Friday 15 July 2016

Storm Desmond resets the ecological stage at Hauxley six months on


Storm Desmond hit Hauxley Nature Reserve hard. The immediate problem in mid-December 2015 was the flowing across the main road in into the field with the little experimental ponds we dug out in 1994. The deluge cut off the reserve, right in the middle of the new build. The car park was just about accessible in a 4x4 though a hovercraft was probably the best bet. Here is a photo, from the Wildlife Trust,  looking back along the road with the flood waters spilling over into the field on the right,home to the little ponds.

At the time we thought the waters would recede. The field by the entrance has flooded before, even at unlikely times such as the early summer of 1997 when an intense rain storm hit just when the little experimental ponds would normally dry up. They didn’t dry for another two years and changed markedly. The plants and animals that like a bit of drying out were much scarcer and instead thick blankets of green algae took over. A couple of years later, once the ponds had dried out again in the summer of 1999o the algae disappeared. Animals and plants benefit from the disturbance caused by drying, creatures like pea shrimps (Ostracoda) or rarer algae such as the stoneworts (Chara) re-appeared, maybe from drought resistant eggs or, in the case of Stoneworts, oospores in the mud, activated by desiccation.
Storm Desmond seems to have changed the field. Six months on and it is still almost completely flooded over. Here are two views from the middle of the field back to the road, across the ponds. Firstly July 2012, a very wet year, but no total flooding.
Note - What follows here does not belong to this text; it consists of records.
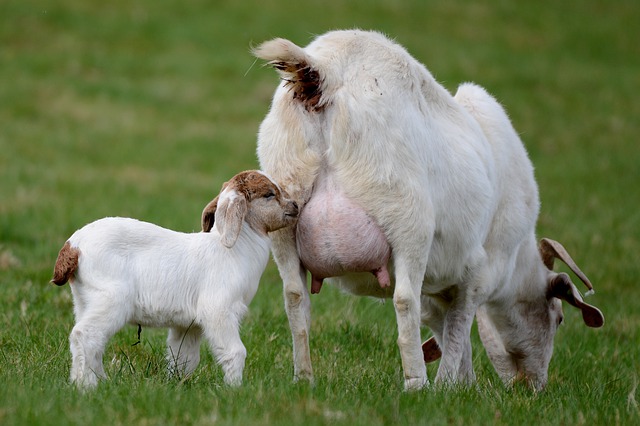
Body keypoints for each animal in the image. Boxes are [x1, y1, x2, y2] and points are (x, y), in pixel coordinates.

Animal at [52, 171, 298, 390]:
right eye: (269, 194)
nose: (295, 206)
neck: (233, 249)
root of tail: (73, 245)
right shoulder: (218, 310)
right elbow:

On the right, the same view July 2016.


The water is not falling which begs the question is it being topped up somehow? More pressing for the wildlife are the impacts. Gone is the lush, flower strewn high summer wet meadow. Instead spike rush (Eleocharis palustris) is one of the few obvious survivors and the reeds from the pond to the side of the field have pushed out two bridge heads, their advance guard visibly snaking out into the flood.
One extreme event has reset the ecology of the whole pond system.